-- Begin EXERCISE INPUT --
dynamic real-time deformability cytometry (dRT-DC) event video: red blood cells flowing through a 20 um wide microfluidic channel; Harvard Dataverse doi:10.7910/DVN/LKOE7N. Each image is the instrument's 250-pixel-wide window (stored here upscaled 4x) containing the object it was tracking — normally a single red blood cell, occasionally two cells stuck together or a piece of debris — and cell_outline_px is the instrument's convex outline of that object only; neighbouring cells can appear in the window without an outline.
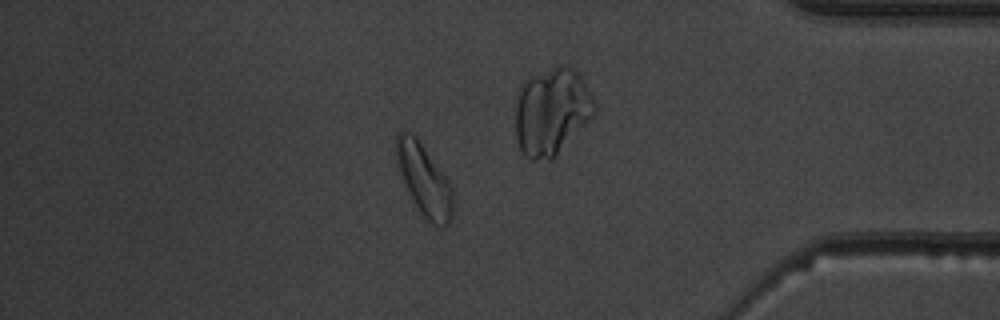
{"species": "common noctule bat (a hibernating species)", "species_latin": "Nyctalus noctula", "temperature_condition": "warm", "stored_images_in_passage": 54, "camera_frame_rate_fps": 3000, "um_per_image_px": 0.085, "animal": {"sex": "male", "body_mass_g": 19.5, "forearm_length_mm": 54.6}, "frame": {"image": 1, "passage_image": 46, "time_ms": 15.0, "image_size_px": [1000, 320], "cell_outline_px": [[452, 216], [448, 224], [432, 224], [420, 212], [412, 200], [404, 184], [396, 164], [396, 136], [404, 128], [412, 132], [416, 136], [448, 180], [452, 188]], "centroid_in_image_um": [36.01, 15.23], "position_along_channel_um": 399.2, "area_um2": 23.35}, "authors_computed_cell_mechanics": {"area_um2": 23.0911, "velocity_mm_per_s": 3.9593, "shape_relaxation_time_tau1_ms": 8.0587, "shape_relaxation_time_tau2_ms": 1.5725, "deformation_change_tau1": 0.1781, "deformation_change_tau2": 0.0657}}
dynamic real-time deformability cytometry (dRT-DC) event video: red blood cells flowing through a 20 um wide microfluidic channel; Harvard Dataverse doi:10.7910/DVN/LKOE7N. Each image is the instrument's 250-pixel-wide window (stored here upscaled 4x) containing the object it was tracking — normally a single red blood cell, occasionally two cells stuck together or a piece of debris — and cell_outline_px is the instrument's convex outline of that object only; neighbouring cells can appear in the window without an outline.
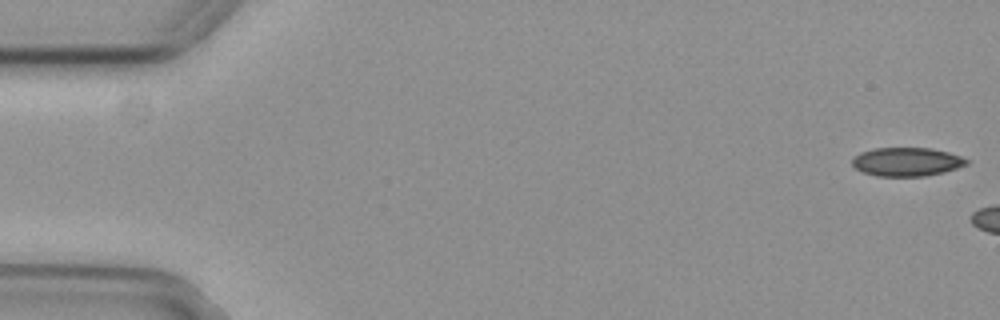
{"species": "common noctule bat (a hibernating species)", "species_latin": "Nyctalus noctula", "temperature_condition": "cold", "stored_images_in_passage": 6, "camera_frame_rate_fps": 3000, "um_per_image_px": 0.085, "animal": {"sex": "female", "body_mass_g": 29.2, "forearm_length_mm": 56.3}, "frame": {"image": 1, "passage_image": 1, "time_ms": 0.0, "image_size_px": [1000, 320], "cell_outline_px": [[968, 164], [944, 172], [924, 176], [876, 176], [864, 172], [856, 168], [852, 164], [852, 160], [860, 152], [876, 148], [928, 148], [948, 152], [960, 156], [968, 160]], "centroid_in_image_um": [77.07, 13.75], "position_along_channel_um": 7.9, "area_um2": 18.9}}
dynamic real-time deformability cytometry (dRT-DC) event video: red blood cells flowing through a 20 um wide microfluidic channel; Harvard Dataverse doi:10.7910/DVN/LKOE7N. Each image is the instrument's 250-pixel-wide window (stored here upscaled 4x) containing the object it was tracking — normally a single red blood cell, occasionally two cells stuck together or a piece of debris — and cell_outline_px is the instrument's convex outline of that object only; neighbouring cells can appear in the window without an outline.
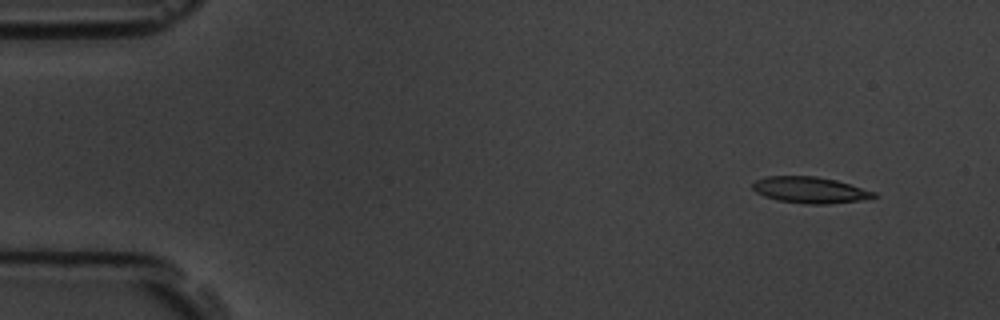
{"species": "common noctule bat (a hibernating species)", "species_latin": "Nyctalus noctula", "temperature_condition": "room temperature", "stored_images_in_passage": 7, "camera_frame_rate_fps": 3000, "um_per_image_px": 0.085, "animal": {"sex": "male", "body_mass_g": 19.5, "forearm_length_mm": 54.6}, "frame": {"image": 1, "passage_image": 1, "time_ms": 0.0, "image_size_px": [1000, 320], "cell_outline_px": [[880, 196], [860, 200], [828, 204], [804, 204], [780, 200], [764, 196], [756, 192], [752, 188], [752, 184], [756, 180], [768, 176], [816, 176], [836, 180], [876, 192]], "centroid_in_image_um": [68.87, 16.15], "position_along_channel_um": 16.1, "area_um2": 18.5}}
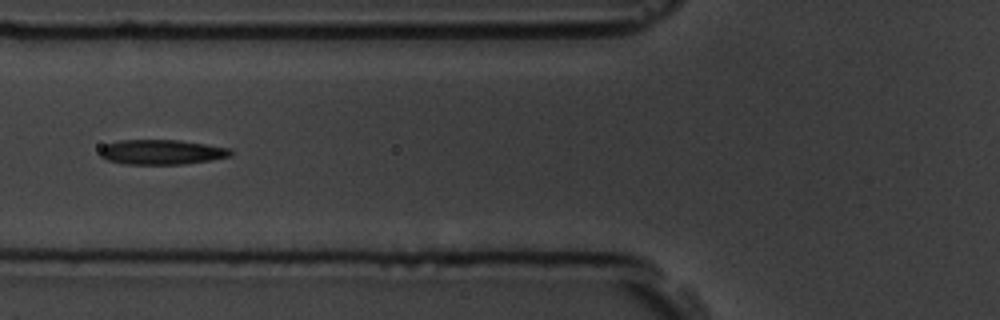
{"frame": {"image": 2, "passage_image": 5, "time_ms": 5.333, "image_size_px": [1000, 320], "cell_outline_px": [[232, 156], [212, 160], [180, 164], [124, 164], [108, 160], [100, 156], [100, 148], [104, 144], [116, 140], [180, 140], [232, 148]], "centroid_in_image_um": [13.74, 12.92], "position_along_channel_um": 112.1, "area_um2": 19.13}}
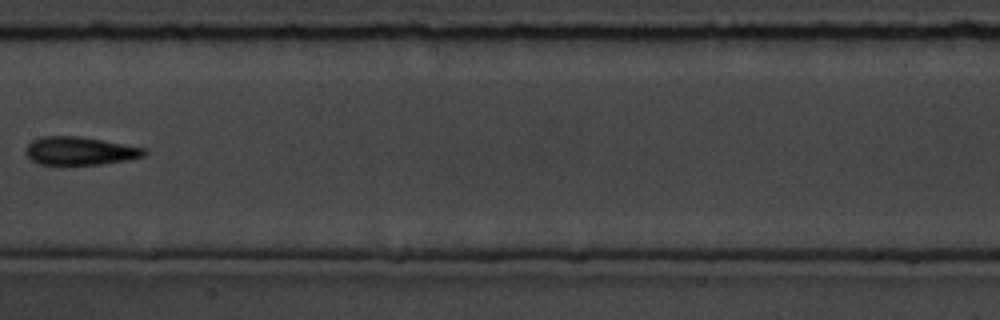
{"frame": {"image": 3, "passage_image": 7, "time_ms": 7.667, "image_size_px": [1000, 320], "cell_outline_px": [[148, 152], [144, 156], [128, 160], [100, 164], [40, 164], [32, 160], [24, 152], [28, 144], [32, 140], [40, 136], [80, 136], [144, 148]], "centroid_in_image_um": [6.77, 12.82], "position_along_channel_um": 200.6, "area_um2": 19.31}}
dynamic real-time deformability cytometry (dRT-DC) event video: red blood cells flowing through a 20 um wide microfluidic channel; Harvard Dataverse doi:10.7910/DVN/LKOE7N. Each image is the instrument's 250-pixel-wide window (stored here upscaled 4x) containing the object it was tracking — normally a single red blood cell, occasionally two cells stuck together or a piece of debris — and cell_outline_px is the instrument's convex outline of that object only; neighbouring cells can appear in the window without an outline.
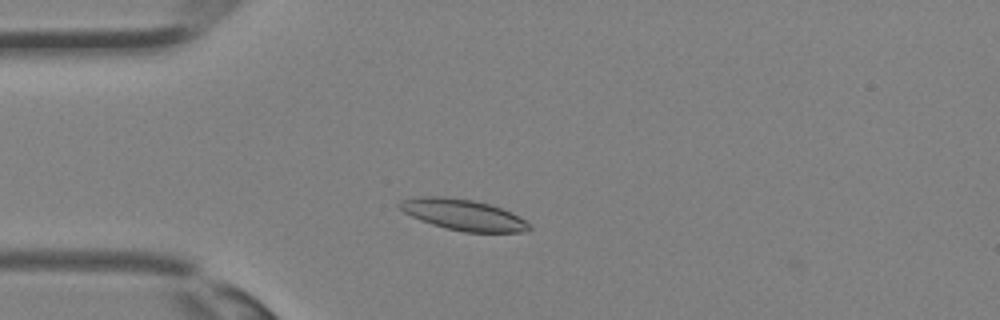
{"species": "Egyptian fruit bat (a non-hibernating species)", "species_latin": "Rousettus aegyptiacus", "temperature_condition": "room temperature", "stored_images_in_passage": 29, "camera_frame_rate_fps": 3000, "um_per_image_px": 0.085, "animal": {"sex": "female"}, "frame": {"image": 1, "passage_image": 3, "time_ms": 0.667, "image_size_px": [1000, 320], "cell_outline_px": [[532, 228], [524, 232], [464, 232], [444, 228], [420, 220], [404, 212], [396, 204], [400, 200], [416, 196], [444, 196], [476, 200], [492, 204], [512, 212], [532, 224]], "centroid_in_image_um": [39.39, 18.24], "position_along_channel_um": 45.6, "area_um2": 23.87}}
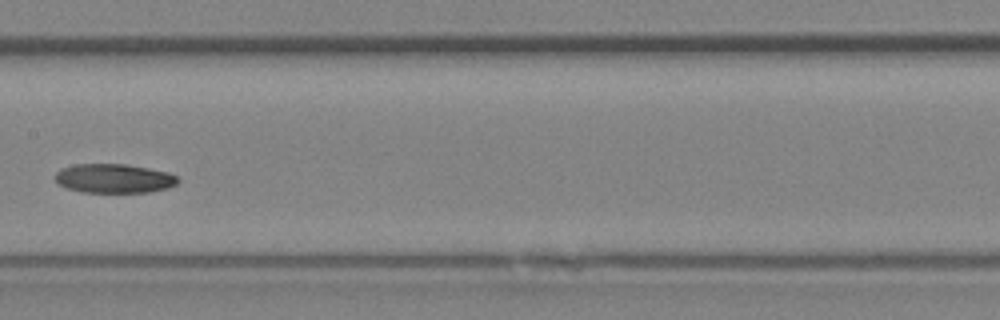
{"frame": {"image": 2, "passage_image": 12, "time_ms": 3.667, "image_size_px": [1000, 320], "cell_outline_px": [[180, 180], [176, 184], [168, 188], [148, 192], [80, 192], [68, 188], [60, 184], [56, 180], [56, 172], [60, 168], [76, 164], [124, 164], [148, 168], [168, 172], [176, 176]], "centroid_in_image_um": [9.7, 15.16], "position_along_channel_um": 197.7, "area_um2": 20.75}}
-- End EXERCISE INPUT --
- _INSTRUCTIONS TO FOLLOW_:
Restate the data above word for word. Do not include the images.

- _EXERCISE ANSWER_:
dynamic real-time deformability cytometry (dRT-DC) event video: red blood cells flowing through a 20 um wide microfluidic channel; Harvard Dataverse doi:10.7910/DVN/LKOE7N. Each image is the instrument's 250-pixel-wide window (stored here upscaled 4x) containing the object it was tracking — normally a single red blood cell, occasionally two cells stuck together or a piece of debris — and cell_outline_px is the instrument's convex outline of that object only; neighbouring cells can appear in the window without an outline.
{"species": "common noctule bat (a hibernating species)", "species_latin": "Nyctalus noctula", "temperature_condition": "warm", "stored_images_in_passage": 54, "camera_frame_rate_fps": 3000, "um_per_image_px": 0.085, "animal": {"sex": "male", "body_mass_g": 19.5, "forearm_length_mm": 54.6}, "frame": {"image": 1, "passage_image": 46, "time_ms": 15.0, "image_size_px": [1000, 320], "cell_outline_px": [[452, 216], [448, 224], [432, 224], [420, 212], [412, 200], [404, 184], [396, 164], [396, 136], [404, 128], [412, 132], [416, 136], [448, 180], [452, 188]], "centroid_in_image_um": [36.01, 15.23], "position_along_channel_um": 399.2, "area_um2": 23.35}, "authors_computed_cell_mechanics": {"area_um2": 23.0911, "velocity_mm_per_s": 3.9593, "shape_relaxation_time_tau1_ms": 8.0587, "shape_relaxation_time_tau2_ms": 1.5725, "deformation_change_tau1": 0.1781, "deformation_change_tau2": 0.0657}}
dynamic real-time deformability cytometry (dRT-DC) event video: red blood cells flowing through a 20 um wide microfluidic channel; Harvard Dataverse doi:10.7910/DVN/LKOE7N. Each image is the instrument's 250-pixel-wide window (stored here upscaled 4x) containing the object it was tracking — normally a single red blood cell, occasionally two cells stuck together or a piece of debris — and cell_outline_px is the instrument's convex outline of that object only; neighbouring cells can appear in the window without an outline.
{"species": "common noctule bat (a hibernating species)", "species_latin": "Nyctalus noctula", "temperature_condition": "cold", "stored_images_in_passage": 6, "camera_frame_rate_fps": 3000, "um_per_image_px": 0.085, "animal": {"sex": "female", "body_mass_g": 29.2, "forearm_length_mm": 56.3}, "frame": {"image": 1, "passage_image": 1, "time_ms": 0.0, "image_size_px": [1000, 320], "cell_outline_px": [[968, 164], [944, 172], [924, 176], [876, 176], [864, 172], [856, 168], [852, 164], [852, 160], [860, 152], [876, 148], [928, 148], [948, 152], [960, 156], [968, 160]], "centroid_in_image_um": [77.07, 13.75], "position_along_channel_um": 7.9, "area_um2": 18.9}}
dynamic real-time deformability cytometry (dRT-DC) event video: red blood cells flowing through a 20 um wide microfluidic channel; Harvard Dataverse doi:10.7910/DVN/LKOE7N. Each image is the instrument's 250-pixel-wide window (stored here upscaled 4x) containing the object it was tracking — normally a single red blood cell, occasionally two cells stuck together or a piece of debris — and cell_outline_px is the instrument's convex outline of that object only; neighbouring cells can appear in the window without an outline.
{"species": "common noctule bat (a hibernating species)", "species_latin": "Nyctalus noctula", "temperature_condition": "room temperature", "stored_images_in_passage": 7, "camera_frame_rate_fps": 3000, "um_per_image_px": 0.085, "animal": {"sex": "male", "body_mass_g": 19.5, "forearm_length_mm": 54.6}, "frame": {"image": 1, "passage_image": 1, "time_ms": 0.0, "image_size_px": [1000, 320], "cell_outline_px": [[880, 196], [860, 200], [828, 204], [804, 204], [780, 200], [764, 196], [756, 192], [752, 188], [752, 184], [756, 180], [768, 176], [816, 176], [836, 180], [876, 192]], "centroid_in_image_um": [68.87, 16.15], "position_along_channel_um": 16.1, "area_um2": 18.5}}
{"frame": {"image": 2, "passage_image": 5, "time_ms": 5.333, "image_size_px": [1000, 320], "cell_outline_px": [[232, 156], [212, 160], [180, 164], [124, 164], [108, 160], [100, 156], [100, 148], [104, 144], [116, 140], [180, 140], [232, 148]], "centroid_in_image_um": [13.74, 12.92], "position_along_channel_um": 112.1, "area_um2": 19.13}}
{"frame": {"image": 3, "passage_image": 7, "time_ms": 7.667, "image_size_px": [1000, 320], "cell_outline_px": [[148, 152], [144, 156], [128, 160], [100, 164], [40, 164], [32, 160], [24, 152], [28, 144], [32, 140], [40, 136], [80, 136], [144, 148]], "centroid_in_image_um": [6.77, 12.82], "position_along_channel_um": 200.6, "area_um2": 19.31}}
dynamic real-time deformability cytometry (dRT-DC) event video: red blood cells flowing through a 20 um wide microfluidic channel; Harvard Dataverse doi:10.7910/DVN/LKOE7N. Each image is the instrument's 250-pixel-wide window (stored here upscaled 4x) containing the object it was tracking — normally a single red blood cell, occasionally two cells stuck together or a piece of debris — and cell_outline_px is the instrument's convex outline of that object only; neighbouring cells can appear in the window without an outline.
{"species": "Egyptian fruit bat (a non-hibernating species)", "species_latin": "Rousettus aegyptiacus", "temperature_condition": "room temperature", "stored_images_in_passage": 29, "camera_frame_rate_fps": 3000, "um_per_image_px": 0.085, "animal": {"sex": "female"}, "frame": {"image": 1, "passage_image": 3, "time_ms": 0.667, "image_size_px": [1000, 320], "cell_outline_px": [[532, 228], [524, 232], [464, 232], [444, 228], [420, 220], [404, 212], [396, 204], [400, 200], [416, 196], [444, 196], [476, 200], [492, 204], [512, 212], [532, 224]], "centroid_in_image_um": [39.39, 18.24], "position_along_channel_um": 45.6, "area_um2": 23.87}}
{"frame": {"image": 2, "passage_image": 12, "time_ms": 3.667, "image_size_px": [1000, 320], "cell_outline_px": [[180, 180], [176, 184], [168, 188], [148, 192], [80, 192], [68, 188], [60, 184], [56, 180], [56, 172], [60, 168], [76, 164], [124, 164], [148, 168], [168, 172], [176, 176]], "centroid_in_image_um": [9.7, 15.16], "position_along_channel_um": 197.7, "area_um2": 20.75}}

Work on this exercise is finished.